What the task asks ▸ The entries that follow must be written out exactly, without any of the pictures they contain.

Supplied entries ▸

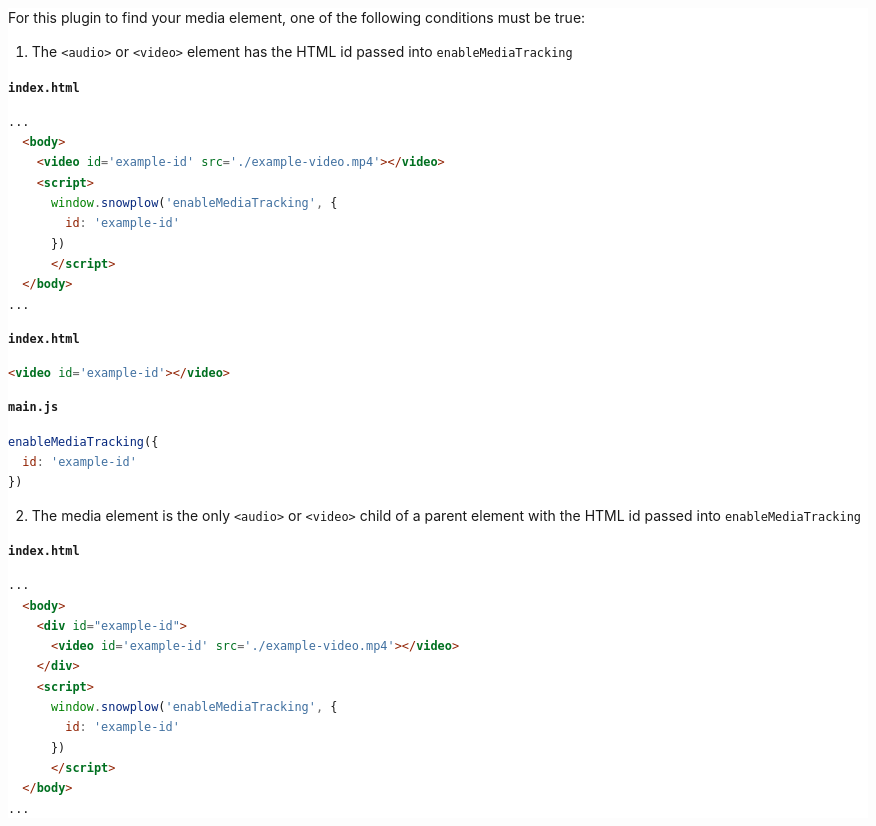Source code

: For this plugin to find your media element, one of the following conditions must be true:

1. The `<audio>` or `<video>` element has the HTML id passed into `enableMediaTracking`

<Tabs groupId="platform" queryString>
  <TabItem value="js" label="JavaScript (tag)" default>

**`index.html`**

```html
...
  <body>
    <video id='example-id' src='./example-video.mp4'></video>
    <script>
      window.snowplow('enableMediaTracking', {
        id: 'example-id'
      })
      </script>
  </body>
...
```
  </TabItem>
  <TabItem value="browser" label="Browser (npm)">

**`index.html`**

```html
<video id='example-id'></video>
```

**`main.js`**

```javascript
enableMediaTracking({
  id: 'example-id'
})
```
  </TabItem>
</Tabs>


2. The media element is the only `<audio>` or `<video>` child of a parent element with the HTML id passed into `enableMediaTracking`

<Tabs groupId="platform" queryString>
  <TabItem value="js" label="JavaScript (tag)" default>

**`index.html`**

```html
...
  <body>
    <div id="example-id">
      <video id='example-id' src='./example-video.mp4'></video>
    </div>
    <script>
      window.snowplow('enableMediaTracking', {
        id: 'example-id'
      })
      </script>
  </body>
...
```
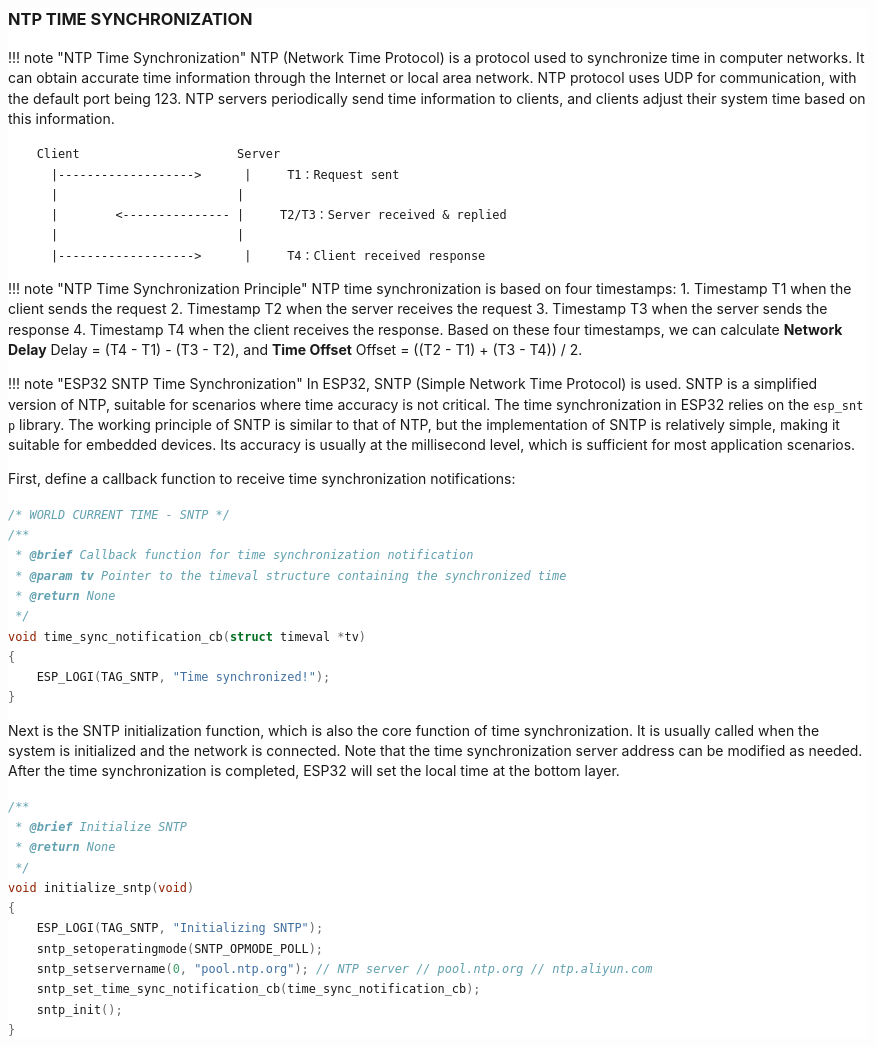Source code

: ### NTP TIME SYNCHRONIZATION
!!! note "NTP Time Synchronization"
    NTP (Network Time Protocol) is a protocol used to synchronize time in computer networks. It can obtain accurate time information through the Internet or local area network.
    NTP protocol uses UDP for communication, with the default port being 123. NTP servers periodically send time information to clients, and clients adjust their system time based on this information.

```txt
    Client                      Server
      |------------------->      |     T1：Request sent
      |                         |
      |        <--------------- |     T2/T3：Server received & replied
      |                         |
      |------------------->      |     T4：Client received response
```
!!! note "NTP Time Synchronization Principle"
    NTP time synchronization is based on four timestamps: 1. Timestamp T1 when the client sends the request 2. Timestamp T2 when the server receives the request 3. Timestamp T3 when the server sends the response 4. Timestamp T4 when the client receives the response. Based on these four timestamps, we can calculate **Network Delay** Delay = (T4 - T1) - (T3 - T2), and **Time Offset** Offset = ((T2 - T1) + (T3 - T4)) / 2.

!!! note "ESP32 SNTP Time Synchronization"
    In ESP32, SNTP (Simple Network Time Protocol) is used. SNTP is a simplified version of NTP, suitable for scenarios where time accuracy is not critical. The time synchronization in ESP32 relies on the `esp_sntp` library. The working principle of SNTP is similar to that of NTP, but the implementation of SNTP is relatively simple, making it suitable for embedded devices. Its accuracy is usually at the millisecond level, which is sufficient for most application scenarios.

First, define a callback function to receive time synchronization notifications:

```c
/* WORLD CURRENT TIME - SNTP */
/**
 * @brief Callback function for time synchronization notification
 * @param tv Pointer to the timeval structure containing the synchronized time
 * @return None
 */
void time_sync_notification_cb(struct timeval *tv)
{
    ESP_LOGI(TAG_SNTP, "Time synchronized!");
}

```
Next is the SNTP initialization function, which is also the core function of time synchronization. It is usually called when the system is initialized and the network is connected. Note that the time synchronization server address can be modified as needed. After the time synchronization is completed, ESP32 will set the local time at the bottom layer.

```c
/**
 * @brief Initialize SNTP
 * @return None
 */
void initialize_sntp(void)
{
    ESP_LOGI(TAG_SNTP, "Initializing SNTP");
    sntp_setoperatingmode(SNTP_OPMODE_POLL);
    sntp_setservername(0, "pool.ntp.org"); // NTP server // pool.ntp.org // ntp.aliyun.com
    sntp_set_time_sync_notification_cb(time_sync_notification_cb);
    sntp_init();
}
```
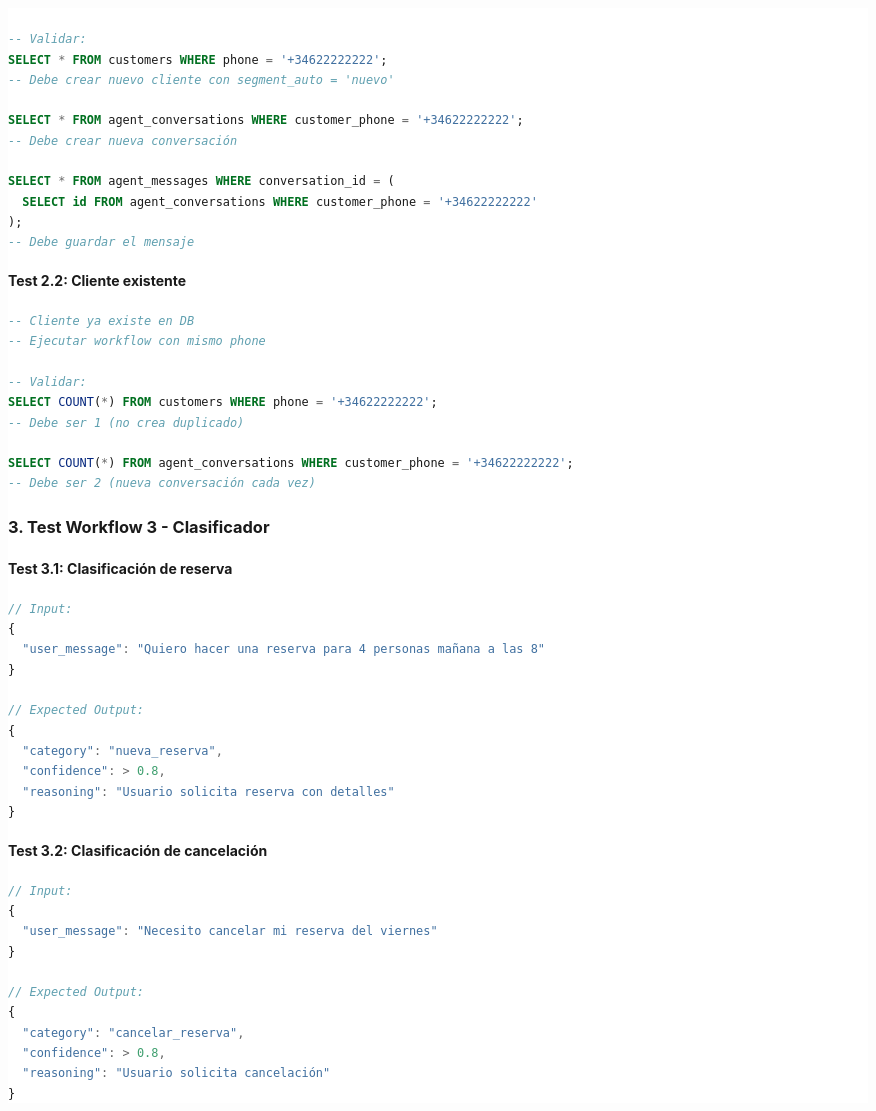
 ```sql

-- Validar:
SELECT * FROM customers WHERE phone = '+34622222222';
-- Debe crear nuevo cliente con segment_auto = 'nuevo'

SELECT * FROM agent_conversations WHERE customer_phone = '+34622222222';
-- Debe crear nueva conversación

SELECT * FROM agent_messages WHERE conversation_id = (
  SELECT id FROM agent_conversations WHERE customer_phone = '+34622222222'
);
-- Debe guardar el mensaje
```

#### **Test 2.2: Cliente existente**
```sql
-- Cliente ya existe en DB
-- Ejecutar workflow con mismo phone

-- Validar:
SELECT COUNT(*) FROM customers WHERE phone = '+34622222222';
-- Debe ser 1 (no crea duplicado)

SELECT COUNT(*) FROM agent_conversations WHERE customer_phone = '+34622222222';
-- Debe ser 2 (nueva conversación cada vez)
```

### **3. Test Workflow 3 - Clasificador**

#### **Test 3.1: Clasificación de reserva**
```javascript
// Input:
{
  "user_message": "Quiero hacer una reserva para 4 personas mañana a las 8"
}

// Expected Output:
{
  "category": "nueva_reserva",
  "confidence": > 0.8,
  "reasoning": "Usuario solicita reserva con detalles"
}
```

#### **Test 3.2: Clasificación de cancelación**
```javascript
// Input:
{
  "user_message": "Necesito cancelar mi reserva del viernes"
}

// Expected Output:
{
  "category": "cancelar_reserva",
  "confidence": > 0.8,
  "reasoning": "Usuario solicita cancelación"
}
```
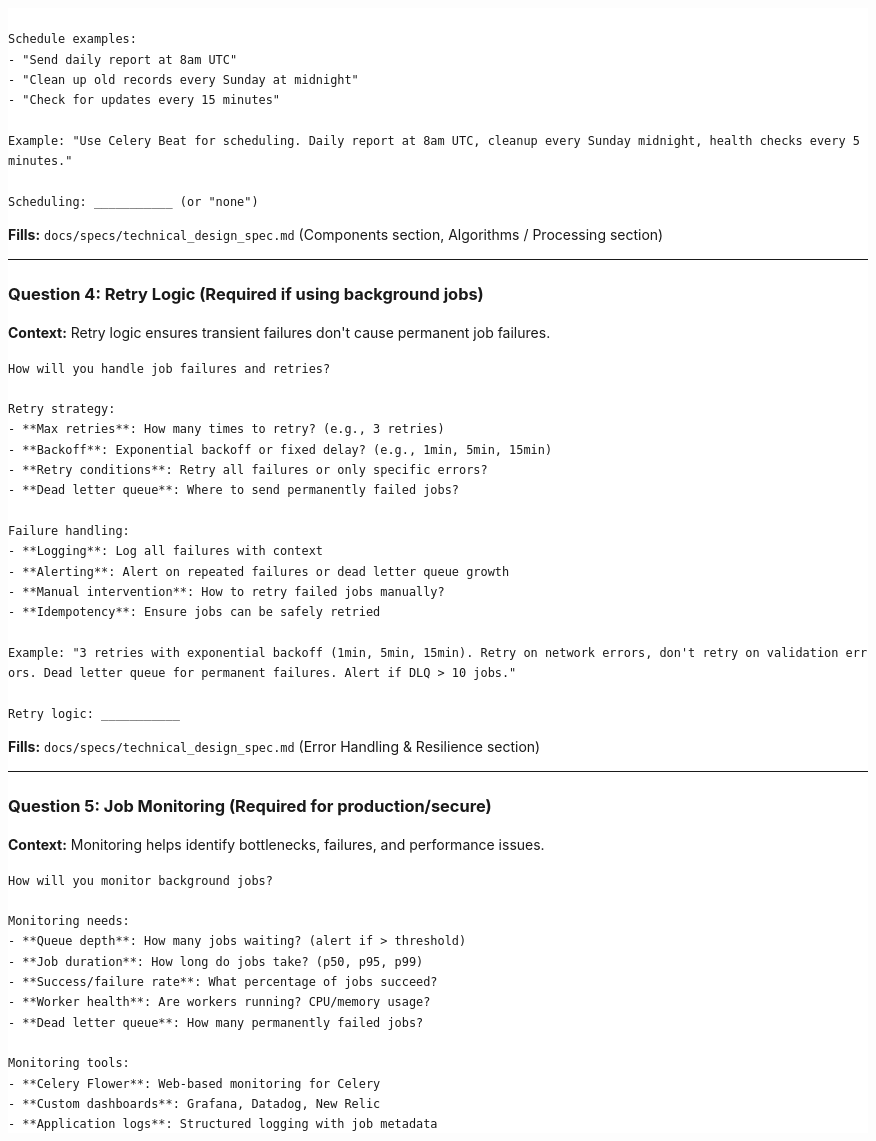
 ```

Schedule examples:
- "Send daily report at 8am UTC"
- "Clean up old records every Sunday at midnight"
- "Check for updates every 15 minutes"

Example: "Use Celery Beat for scheduling. Daily report at 8am UTC, cleanup every Sunday midnight, health checks every 5 minutes."

Scheduling: ___________ (or "none")
```

**Fills:** `docs/specs/technical_design_spec.md` (Components section, Algorithms / Processing section)

---

### Question 4: Retry Logic (Required if using background jobs)

**Context:** Retry logic ensures transient failures don't cause permanent job failures.

```
How will you handle job failures and retries?

Retry strategy:
- **Max retries**: How many times to retry? (e.g., 3 retries)
- **Backoff**: Exponential backoff or fixed delay? (e.g., 1min, 5min, 15min)
- **Retry conditions**: Retry all failures or only specific errors?
- **Dead letter queue**: Where to send permanently failed jobs?

Failure handling:
- **Logging**: Log all failures with context
- **Alerting**: Alert on repeated failures or dead letter queue growth
- **Manual intervention**: How to retry failed jobs manually?
- **Idempotency**: Ensure jobs can be safely retried

Example: "3 retries with exponential backoff (1min, 5min, 15min). Retry on network errors, don't retry on validation errors. Dead letter queue for permanent failures. Alert if DLQ > 10 jobs."

Retry logic: ___________
```

**Fills:** `docs/specs/technical_design_spec.md` (Error Handling & Resilience section)

---

### Question 5: Job Monitoring (Required for production/secure)

**Context:** Monitoring helps identify bottlenecks, failures, and performance issues.

```
How will you monitor background jobs?

Monitoring needs:
- **Queue depth**: How many jobs waiting? (alert if > threshold)
- **Job duration**: How long do jobs take? (p50, p95, p99)
- **Success/failure rate**: What percentage of jobs succeed?
- **Worker health**: Are workers running? CPU/memory usage?
- **Dead letter queue**: How many permanently failed jobs?

Monitoring tools:
- **Celery Flower**: Web-based monitoring for Celery
- **Custom dashboards**: Grafana, Datadog, New Relic
- **Application logs**: Structured logging with job metadata
```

Solution to the exercise ▸
Source code

: For this plugin to find your media element, one of the following conditions must be true:

1. The `<audio>` or `<video>` element has the HTML id passed into `enableMediaTracking`

<Tabs groupId="platform" queryString>
  <TabItem value="js" label="JavaScript (tag)" default>

**`index.html`**

```html
...
  <body>
    <video id='example-id' src='./example-video.mp4'></video>
    <script>
      window.snowplow('enableMediaTracking', {
        id: 'example-id'
      })
      </script>
  </body>
...
```
  </TabItem>
  <TabItem value="browser" label="Browser (npm)">

**`index.html`**

```html
<video id='example-id'></video>
```

**`main.js`**

```javascript
enableMediaTracking({
  id: 'example-id'
})
```
  </TabItem>
</Tabs>


2. The media element is the only `<audio>` or `<video>` child of a parent element with the HTML id passed into `enableMediaTracking`

<Tabs groupId="platform" queryString>
  <TabItem value="js" label="JavaScript (tag)" default>

**`index.html`**

```html
...
  <body>
    <div id="example-id">
      <video id='example-id' src='./example-video.mp4'></video>
    </div>
    <script>
      window.snowplow('enableMediaTracking', {
        id: 'example-id'
      })
      </script>
  </body>
...
```
Source code

: ### NTP TIME SYNCHRONIZATION
!!! note "NTP Time Synchronization"
    NTP (Network Time Protocol) is a protocol used to synchronize time in computer networks. It can obtain accurate time information through the Internet or local area network.
    NTP protocol uses UDP for communication, with the default port being 123. NTP servers periodically send time information to clients, and clients adjust their system time based on this information.

```txt
    Client                      Server
      |------------------->      |     T1：Request sent
      |                         |
      |        <--------------- |     T2/T3：Server received & replied
      |                         |
      |------------------->      |     T4：Client received response
```
!!! note "NTP Time Synchronization Principle"
    NTP time synchronization is based on four timestamps: 1. Timestamp T1 when the client sends the request 2. Timestamp T2 when the server receives the request 3. Timestamp T3 when the server sends the response 4. Timestamp T4 when the client receives the response. Based on these four timestamps, we can calculate **Network Delay** Delay = (T4 - T1) - (T3 - T2), and **Time Offset** Offset = ((T2 - T1) + (T3 - T4)) / 2.

!!! note "ESP32 SNTP Time Synchronization"
    In ESP32, SNTP (Simple Network Time Protocol) is used. SNTP is a simplified version of NTP, suitable for scenarios where time accuracy is not critical. The time synchronization in ESP32 relies on the `esp_sntp` library. The working principle of SNTP is similar to that of NTP, but the implementation of SNTP is relatively simple, making it suitable for embedded devices. Its accuracy is usually at the millisecond level, which is sufficient for most application scenarios.

First, define a callback function to receive time synchronization notifications:

```c
/* WORLD CURRENT TIME - SNTP */
/**
 * @brief Callback function for time synchronization notification
 * @param tv Pointer to the timeval structure containing the synchronized time
 * @return None
 */
void time_sync_notification_cb(struct timeval *tv)
{
    ESP_LOGI(TAG_SNTP, "Time synchronized!");
}

```
Next is the SNTP initialization function, which is also the core function of time synchronization. It is usually called when the system is initialized and the network is connected. Note that the time synchronization server address can be modified as needed. After the time synchronization is completed, ESP32 will set the local time at the bottom layer.

```c
/**
 * @brief Initialize SNTP
 * @return None
 */
void initialize_sntp(void)
{
    ESP_LOGI(TAG_SNTP, "Initializing SNTP");
    sntp_setoperatingmode(SNTP_OPMODE_POLL);
    sntp_setservername(0, "pool.ntp.org"); // NTP server // pool.ntp.org // ntp.aliyun.com
    sntp_set_time_sync_notification_cb(time_sync_notification_cb);
    sntp_init();
}
```
 ```sql

-- Validar:
SELECT * FROM customers WHERE phone = '+34622222222';
-- Debe crear nuevo cliente con segment_auto = 'nuevo'

SELECT * FROM agent_conversations WHERE customer_phone = '+34622222222';
-- Debe crear nueva conversación

SELECT * FROM agent_messages WHERE conversation_id = (
  SELECT id FROM agent_conversations WHERE customer_phone = '+34622222222'
);
-- Debe guardar el mensaje
```

#### **Test 2.2: Cliente existente**
```sql
-- Cliente ya existe en DB
-- Ejecutar workflow con mismo phone

-- Validar:
SELECT COUNT(*) FROM customers WHERE phone = '+34622222222';
-- Debe ser 1 (no crea duplicado)

SELECT COUNT(*) FROM agent_conversations WHERE customer_phone = '+34622222222';
-- Debe ser 2 (nueva conversación cada vez)
```

### **3. Test Workflow 3 - Clasificador**

#### **Test 3.1: Clasificación de reserva**
```javascript
// Input:
{
  "user_message": "Quiero hacer una reserva para 4 personas mañana a las 8"
}

// Expected Output:
{
  "category": "nueva_reserva",
  "confidence": > 0.8,
  "reasoning": "Usuario solicita reserva con detalles"
}
```

#### **Test 3.2: Clasificación de cancelación**
```javascript
// Input:
{
  "user_message": "Necesito cancelar mi reserva del viernes"
}

// Expected Output:
{
  "category": "cancelar_reserva",
  "confidence": > 0.8,
  "reasoning": "Usuario solicita cancelación"
}
```
 ```

Schedule examples:
- "Send daily report at 8am UTC"
- "Clean up old records every Sunday at midnight"
- "Check for updates every 15 minutes"

Example: "Use Celery Beat for scheduling. Daily report at 8am UTC, cleanup every Sunday midnight, health checks every 5 minutes."

Scheduling: ___________ (or "none")
```

**Fills:** `docs/specs/technical_design_spec.md` (Components section, Algorithms / Processing section)

---

### Question 4: Retry Logic (Required if using background jobs)

**Context:** Retry logic ensures transient failures don't cause permanent job failures.

```
How will you handle job failures and retries?

Retry strategy:
- **Max retries**: How many times to retry? (e.g., 3 retries)
- **Backoff**: Exponential backoff or fixed delay? (e.g., 1min, 5min, 15min)
- **Retry conditions**: Retry all failures or only specific errors?
- **Dead letter queue**: Where to send permanently failed jobs?

Failure handling:
- **Logging**: Log all failures with context
- **Alerting**: Alert on repeated failures or dead letter queue growth
- **Manual intervention**: How to retry failed jobs manually?
- **Idempotency**: Ensure jobs can be safely retried

Example: "3 retries with exponential backoff (1min, 5min, 15min). Retry on network errors, don't retry on validation errors. Dead letter queue for permanent failures. Alert if DLQ > 10 jobs."

Retry logic: ___________
```

**Fills:** `docs/specs/technical_design_spec.md` (Error Handling & Resilience section)

---

### Question 5: Job Monitoring (Required for production/secure)

**Context:** Monitoring helps identify bottlenecks, failures, and performance issues.

```
How will you monitor background jobs?

Monitoring needs:
- **Queue depth**: How many jobs waiting? (alert if > threshold)
- **Job duration**: How long do jobs take? (p50, p95, p99)
- **Success/failure rate**: What percentage of jobs succeed?
- **Worker health**: Are workers running? CPU/memory usage?
- **Dead letter queue**: How many permanently failed jobs?

Monitoring tools:
- **Celery Flower**: Web-based monitoring for Celery
- **Custom dashboards**: Grafana, Datadog, New Relic
- **Application logs**: Structured logging with job metadata
```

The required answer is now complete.